Eventually, the tension passes a threshold, after which nearly any dramatic event can trigger the outbreak of violence. Soon, the violence reaches a peak, and then there is a period of de-escalation. The war ends, tensions settle, and there is relative peace – until the war cycle starts again.
The Russian invasion of Ukraine in February 2022 wasn’t unexpected. As with other wars, tensions had been growing between Russia and Ukraine for years – even decades. Some say that this war was inevitable from the moment Ukraine declared its independence in 1991, and the situation escalated when Russia annexed Ukraine’s Crimean peninsula in 2014.
Russia considers Ukraine an important acquisition due to its geographic advantages and natural resources. Perhaps more importantly, returning Ukraine to Russian rule would set the stage for Russia to begin rebuilding the empire that dissolved with the breakup of the USSR.
Though the official start to the war began with Russia’s invasion of Ukraine, tensions had been escalating for years. Now it appears possible – even likely – that the armed conflict will expand, as many countries aligned with Russia have a tense relationship with the United States and other members of NATO.
In retrospect, the stages of the war cycle are clearly visible in current events, and it is likely that the world hasn’t yet hit the point of peak violence that comes before tensions fade and conflict deescalates. What does that mean for the stock market?
Do Stocks Go Up During War Times?
A variety of factors determine whether US stocks go up during war times, including the level of US involvement, the war’s popularity, and the duration of the war. However, certain stocks can be counted upon to do well in times of war, regardless of how the larger market performs.
Defense stocks are at the top of the list when it comes to which stocks go up during war times. With experts predicting that 2023 could bring the peak of the current war cycle, Lockheed Martin stock is well-positioned to outperform the market over the next 12 months.

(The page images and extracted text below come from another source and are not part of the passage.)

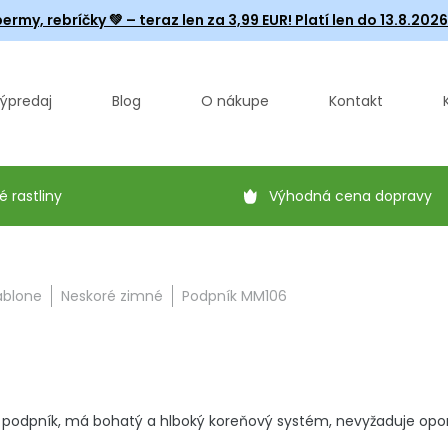
ermy, rebríčky
💚 – teraz len za 3,99 EUR! Platí len do 13.8.202
ýpredaj
Blog
O nákupe
Kontakt
é rastliny
Výhodná cena dopravy
ablone
Neskoré zimné
Podpník MM106
ci podpník, má bohatý a hlboký koreňový systém, nevyžaduje opo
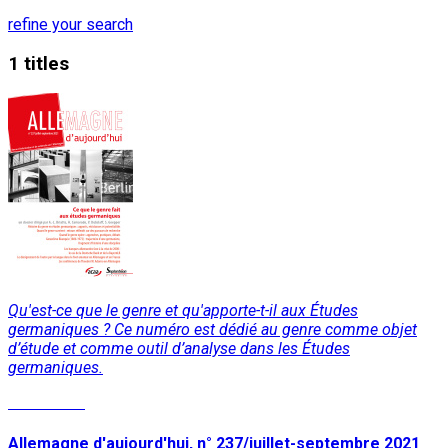
refine your search
1 titles
Qu'est-ce que le genre et qu'apporte-t-il aux Études
germaniques ? Ce numéro est dédié au genre comme objet
d’étude et comme outil d’analyse dans les Études
germaniques.
Read More
Allemagne d'aujourd'hui, n° 237/juillet-septembre 2021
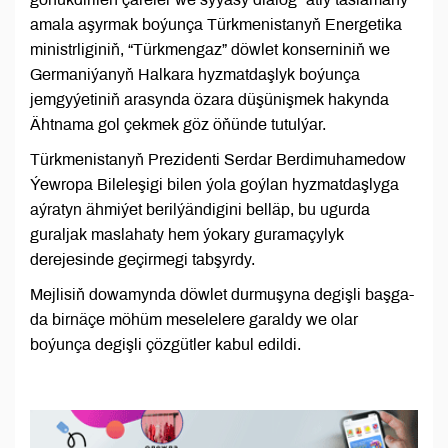
amala aşyrmak boýunça Türkmenistanyň Energetika
ministrliginiň, “Türkmengaz” döwlet konserniniň we
Germaniýanyň Halkara hyzmatdaşlyk boýunça
jemgyýetiniň arasynda özara düşünişmek hakynda
Ähtnama gol çekmek göz öňünde tutulýar.
Türkmenistanyň Prezidenti Serdar Berdimuhamedow
Ýewropa Bileleşigi bilen ýola goýlan hyzmatdaşlyga
aýratyn ähmiýet berilýändigini belläp, bu ugurda
guraljak maslahaty hem ýokary guramaçylyk
derejesinde geçirmegi tabşyrdy.
Mejlisiň dowamynda döwlet durmuşyna degişli başga-
da birnäçe möhüm meselelere garaldy we olar
boýunça degişli çözgütler kabul edildi.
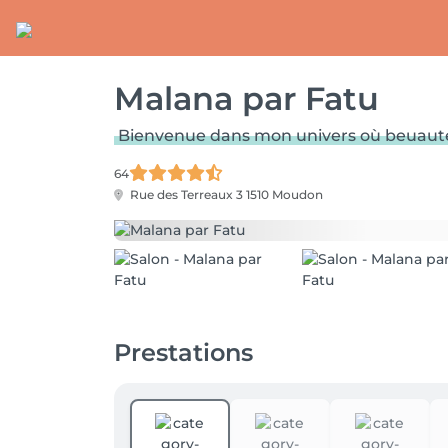
Malana par Fatu
Bienvenue dans mon univers où beuauté,
64
Rue des Terreaux 3
1510 Moudon
Prestations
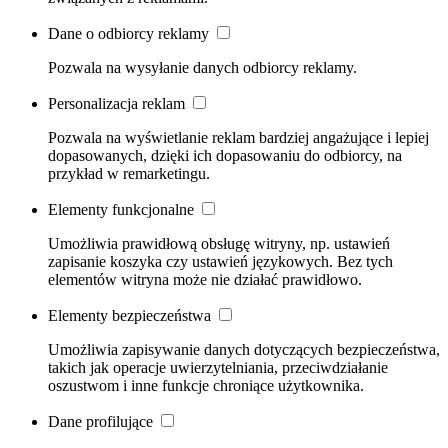
Dane o odbiorcy reklamy
Pozwala na wysyłanie danych odbiorcy reklamy.
Personalizacja reklam
Pozwala na wyświetlanie reklam bardziej angażujące i lepiej
dopasowanych, dzięki ich dopasowaniu do odbiorcy, na
przykład w remarketingu.
Elementy funkcjonalne
Umożliwia prawidłową obsługę witryny, np. ustawień
zapisanie koszyka czy ustawień językowych. Bez tych
elementów witryna może nie działać prawidłowo.
Elementy bezpieczeństwa
Umożliwia zapisywanie danych dotyczących bezpieczeństwa,
takich jak operacje uwierzytelniania, przeciwdziałanie
oszustwom i inne funkcje chroniące użytkownika.
Dane profilujące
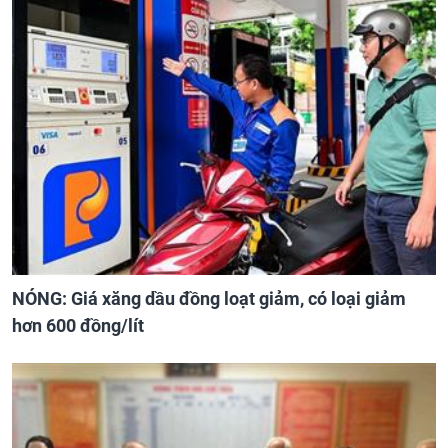
NÓNG: Giá xăng dầu đồng loạt giảm, có loại giảm
hơn 600 đồng/lít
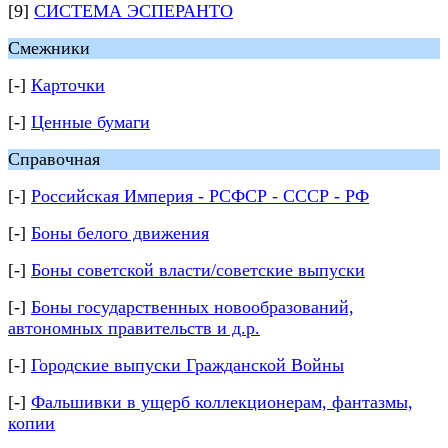
[9]
СИСТЕМА ЭСПЕРАНТО
Смежники
[-]
Карточки
[-]
Ценные бумаги
Справочная
[-]
Российская Империя - РСФСР - СССР - РФ
[-]
Боны белого движения
[-]
Боны советской власти/советские выпуски
[-]
Боны государственных новообразований,
автономных правительств и д.р.
[-]
Городские выпуски Гражданской Войны
[-]
Фальшивки в ущерб коллекционерам, фантазмы,
копии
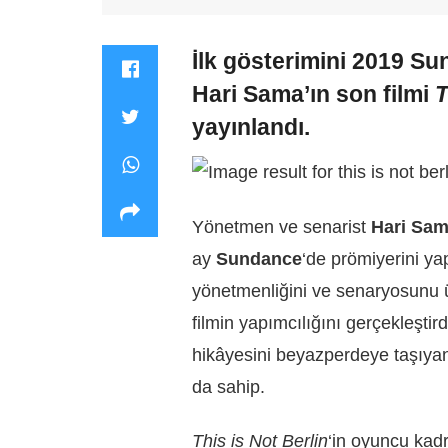
İlk gösterimini 2019 S
Hari Sama’ın son filmi
T
yayınlandı.
Yönetmen ve senarist
Hari Sa
ay
Sundance
‘de prömiyerini ya
yönetmenliğini ve senaryosunu 
filmin yapımcılığını gerçekleştir
hikâyesini beyazperdeye taşıy
da sahip.
This is Not Berlin
‘in oyuncu kad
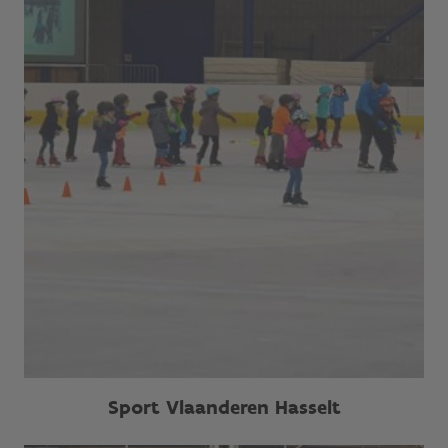
Sport Vlaanderen Hasselt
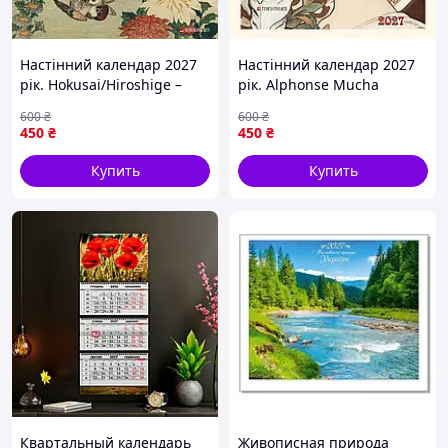
Настінний календар 2027
Настінний календар 2027
рік. Hokusai/Hiroshige –
рік. Alphonse Mucha
Nature’s Spell
600
₴
600
₴
450
₴
450
₴
Купить
Купить
Квартальный календарь
Живописная природа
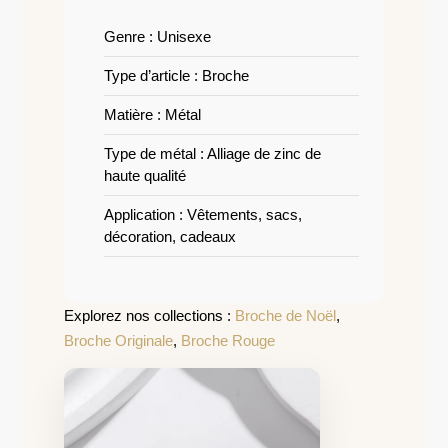
Genre : Unisexe
Type d’article : Broche
Matière : Métal
Type de métal : Alliage de zinc de
haute qualité
Application : Vêtements, sacs,
décoration, cadeaux
Explorez nos collections :
Broche de Noël
,
Broche Originale
,
Broche Rouge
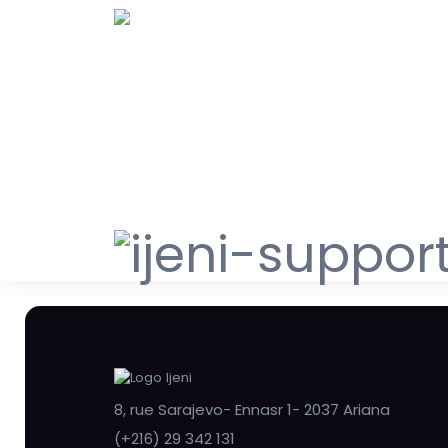
8, rue Sarajevo- Ennasr 1- 2037 Ariana
(+216) 29 342 131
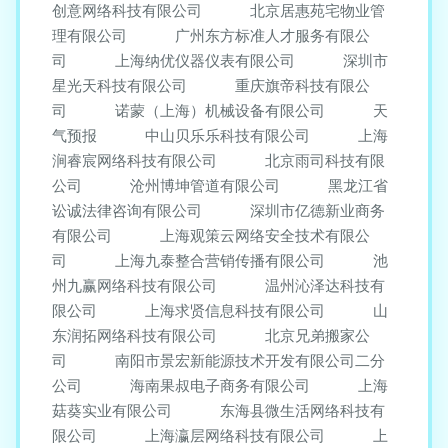
创意网络科技有限公司
北京居惠苑宅物业管
理有限公司
广州东方标准人才服务有限公
司
上海纳优仪器仪表有限公司
深圳市
星光天科技有限公司
重庆旗帝科技有限公
司
诺蒙（上海）机械设备有限公司
天
气预报
中山贝乐乐科技有限公司
上海
涧睿宸网络科技有限公司
北京雨司科技有限
公司
沧州博坤管道有限公司
黑龙江省
讼诚法律咨询有限公司
深圳市亿德新业商务
有限公司
上海观策云网络安全技术有限公
司
上海九泰整合营销传播有限公司
池
州九赢网络科技有限公司
温州沁泽达科技有
限公司
上海求贤信息科技有限公司
山
东润拓网络科技有限公司
北京兄弟搬家公
司
南阳市景宏新能源技术开发有限公司二分
公司
海南果叔电子商务有限公司
上海
菇葵实业有限公司
东海县微生活网络科技有
限公司
上海瀛层网络科技有限公司
上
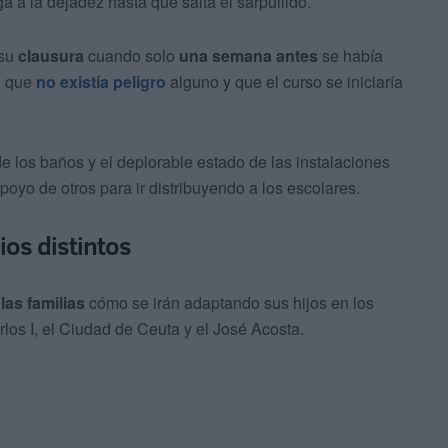
a a la dejadez hasta que salta el sarpullido.
 su
clausura
cuando solo
una semana antes
se había
n que
no existía peligro
alguno y que el curso se iniciaría
e los baños y el deplorable estado de las instalaciones
poyo de otros para ir distribuyendo a los escolares.
ios distintos
las familias
cómo se irán adaptando sus hijos en los
rlos I, el Ciudad de Ceuta y el José Acosta.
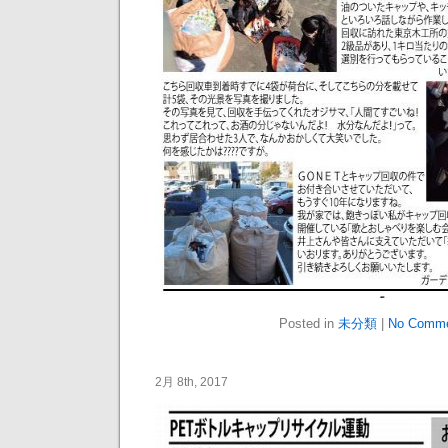
Posted in
未分類
|
No Comme
2月 8th, 2017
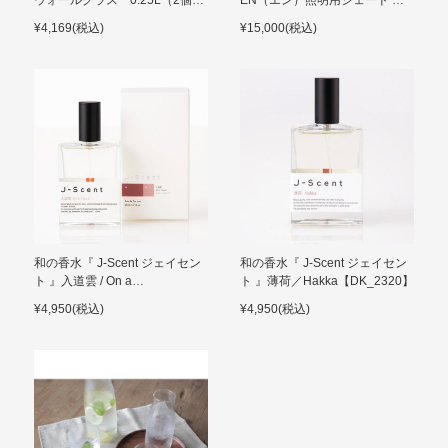
ウォールグラス 0.25L（2個セ
EN（エン）照明用シェード 置
ット）
き香入れ
¥4,169(税込)
¥15,000(税込)
和の香水『 J-Scent ジェイセン
和の香水『 J-Scent ジェイセン
ト 』入道雲 / On a
ト 』薄荷／Hakka【DK_2320】
Cloud【DK_2320】
¥4,950(税込)
¥4,950(税込)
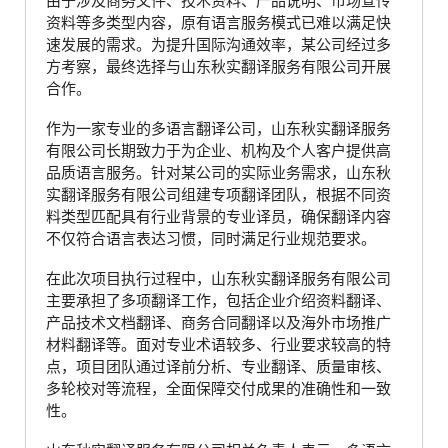
由于涉及商务文件、技术资料、产品说明、市场宣传
资料等多类型内容，原有语言服务模式已难以满足快
速发展的需求。为提升国际沟通效率，某公司经过多
方考察，最终选择与山东秋实翻译服务有限公司开展
合作。
作为一家专业的多语言翻译公司，山东秋实翻译服务
有限公司长期致力于为企业、机构及个人客户提供高
品质语言服务。针对某公司的实际业务需求，山东秋
实翻译服务有限公司组建专项翻译团队，根据不同资
料类型匹配具有行业背景的专业译员，确保翻译内容
不仅符合语言表达习惯，同时满足行业规范要求。
在此次项目执行过程中，山东秋实翻译服务有限公司
主要承担了多项翻译工作，包括企业介绍资料翻译、
产品技术文档翻译、商务合同翻译以及海外市场推广
材料翻译等。面对专业术语较多、行业要求较高的特
点，项目团队通过译前分析、专业翻译、质量审核、
多轮校对等流程，全面保障交付成果的准确性和一致
性。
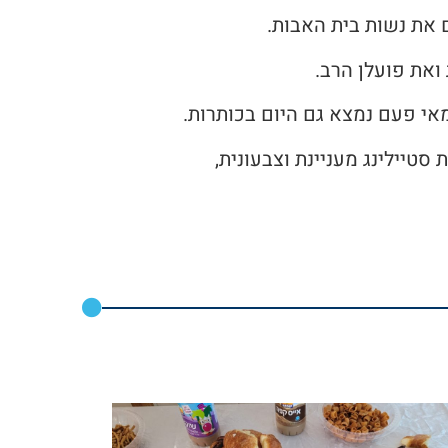
ם את נשות בית האבות.
ואת פועלן הרב.
אי פעם נמצא גם היום בכותרות.
סטיילינג מעניינת וצבעונית,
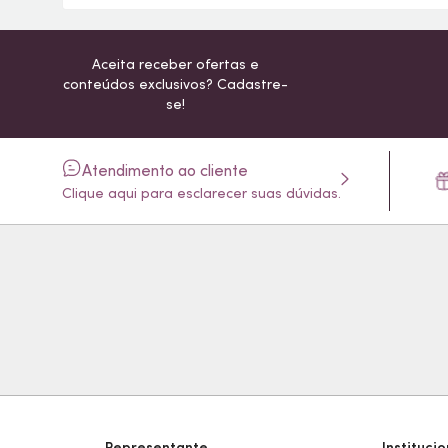
Aceita receber ofertas e
conteúdos exclusivos? Cadastre-
se!
Atendimento ao cliente
Clique aqui para esclarecer suas dúvidas.
Representante
Institucio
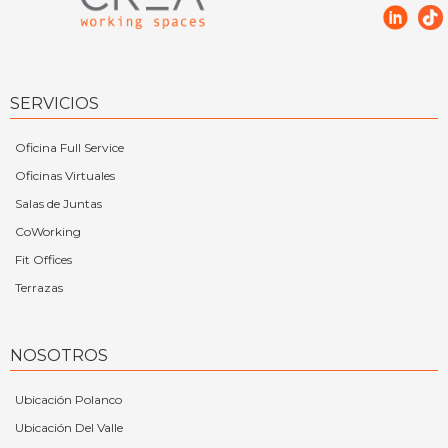
SERVICIOS
Oficina Full Service
Oficinas Virtuales
Salas de Juntas
CoWorking
Fit Offices
Terrazas
NOSOTROS
Ubicación Polanco
Ubicación Del Valle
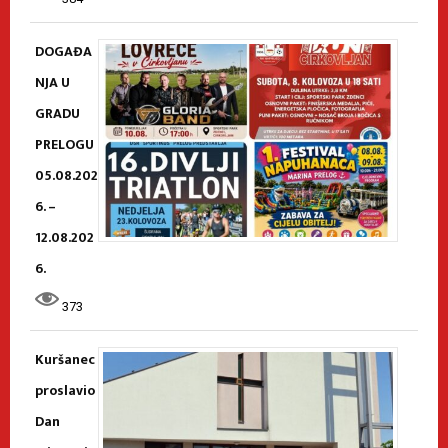
DOGAĐA
NJA U
GRADU
PRELOGU
05.08.202
6. –
12.08.202
6.
373
Kuršanec
proslavio
Dan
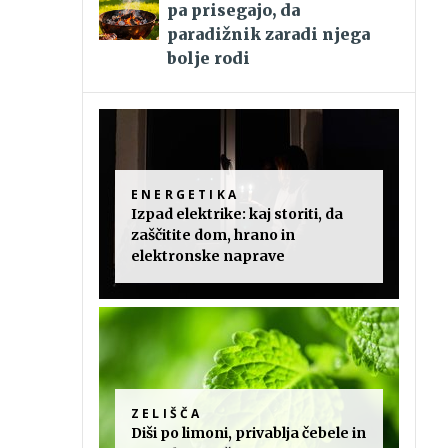
pa prisegajo, da
paradižnik zaradi njega
bolje rodi
ENERGETIKA
Izpad elektrike: kaj storiti, da
zaščitite dom, hrano in
elektronske naprave
ZELIŠČA
Diši po limoni, privablja čebele in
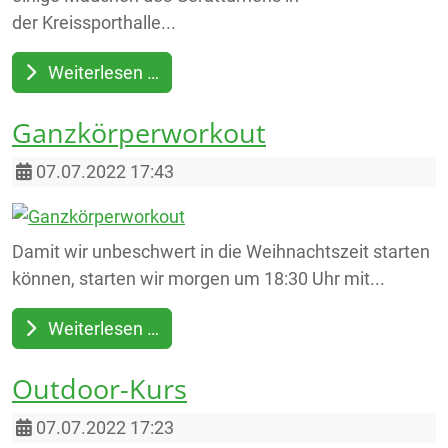
der Kreissporthalle...
Weiterlesen …
Ganzkörperworkout
Details
07.07.2022 17:43
Damit wir unbeschwert in die Weihnachtszeit starten
können, starten wir morgen um 18:30 Uhr mit...
Weiterlesen …
Outdoor-Kurs
Details
07.07.2022 17:23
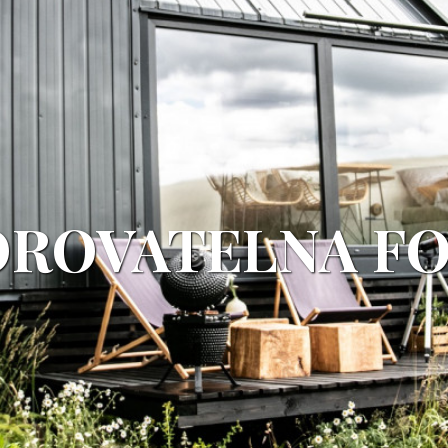
ROVATELNA F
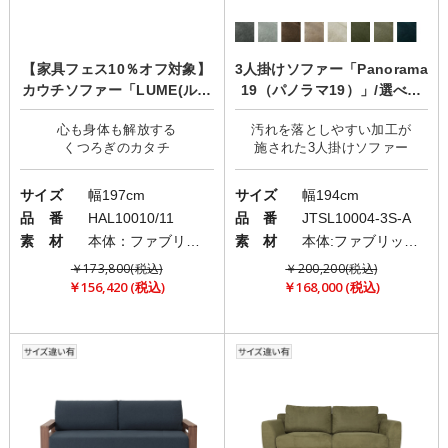
【家具フェス10％オフ対象】
3人掛けソファー「Panorama
カウチソファー「LUME(ルー
19（パノラマ19）」/選べる
ミー)」
座り心地/カバーリング
心も身体も解放する
汚れを落としやすい加工が
サイズ
幅197cm
サイズ
幅194cm
品 番
HAL10010/11
品 番
JTSL10004-3S-A
素 材
本体：ファブリック(布)/フレーム・脚部：ウッド
素 材
本体:ファブリック(布)/脚:ウッドorメタル
￥173,800(税込)
￥200,200(税込)
￥156,420 (税込)
￥168,000 (税込)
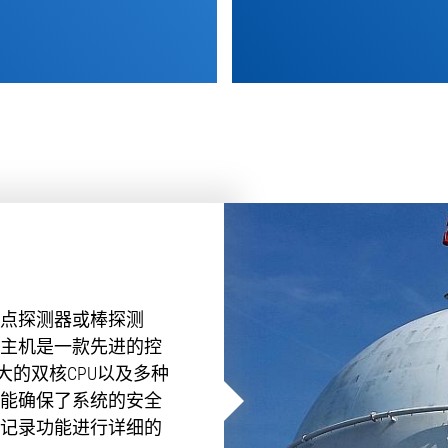
点探测器或棒探测
主机是一款先进的控
强大的双核CPU以及多种
能确保了系统的安全
记录功能进行详细的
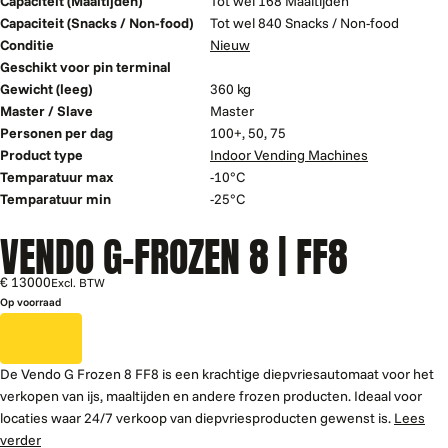
Capaciteit (Maaltijden)
Tot wel 168 Maaltijden
Capaciteit (Snacks / Non-food)
Tot wel 840 Snacks / Non-food
Conditie
Nieuw
Geschikt voor pin terminal
Gewicht (leeg)
360 kg
Master / Slave
Master
Personen per dag
100+, 50, 75
Product type
Indoor Vending Machines
Temparatuur max
-10°C
Temparatuur min
-25°C
VENDO G-FROZEN 8 | FF8
€ 13000
Excl. BTW
Op voorraad
De Vendo G Frozen 8 FF8 is een krachtige diepvriesautomaat voor het
verkopen van ijs, maaltijden en andere frozen producten. Ideaal voor
locaties waar 24/7 verkoop van diepvriesproducten gewenst is.
Lees
verder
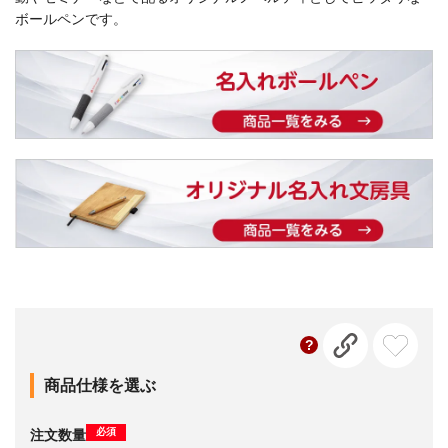
ボールペンです。
商品仕様を選ぶ
必須
注文数量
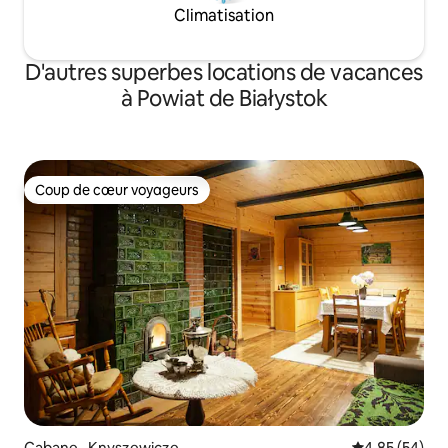
Climatisation
D'autres superbes locations de vacances
à Powiat de Białystok
Coup de cœur voyageurs
Coup de cœur voyageurs
Cabane · Knyszewicze
Note moyenne
4,85 (54)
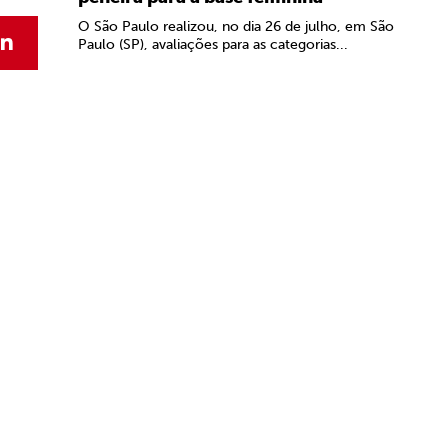
O São Paulo realizou, no dia 26 de julho, em São
Paulo (SP), avaliações para as categorias...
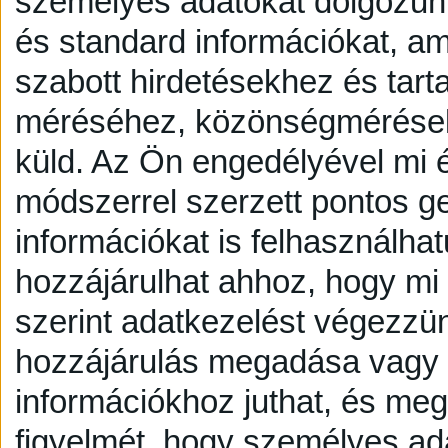
személyes adatokat dolgozunk
és standard információkat, a
szabott hirdetésekhez és tart
méréséhez, közönségmérésekh
küld.
Az Ön engedélyével mi é
módszerrel szerzett pontos g
információkat is felhasználhat
hozzájárulhat ahhoz, hogy mi é
szerint adatkezelést végezzü
hozzájárulás megadása vagy e
információkhoz juthat, és megv
figyelmét, hogy személyes a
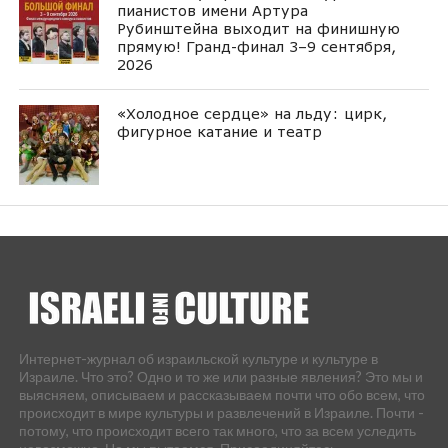
пианистов имени Артура
Рубинштейна выходит на финишную
прямую! Гранд-финал 3–9 сентября,
2026
«Холодное сердце» на льду: цирк,
фигурное катание и театр
Интернет-журнал об израильской культуре и культуре в
Израиле. Что это? Одно и то же или разные явления? Это мы и
выясняем, описываем и рассказываем почти что обо всем, что
происходит в мире культуры и развлечений в Израиле. Почти -
потому, что происходит всего так много, что за всем уследить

Is Lockheed Martin Stock A Buy?
Lockheed Martin’s leadership position in the defense industry puts shareholders in the right position to realize returns while armed conflicts have the world on edge. When coupled with the company’s cutting-edge programs, most analysts agree that Lockheed Martin stock has more tailwinds than headwinds right now.
Among other projects in progress, Lockheed Martin dominates the competition when it comes to hypersonics, which are critical to the US defense strategy. Defense industry analysts predict the country will spend billions on building up its hypersonic capabilities through 2030.
In addition, Lockheed Martin is a major player in the development and production of Army helicopters, and it is instrumental in the United States’ missile defense systems. These programs are expected to begin generating revenue in 2023, which may also be the peak of the current war cycle. If so, Lockheed Martin stock is nearly certain to go up, which makes LMT a buy.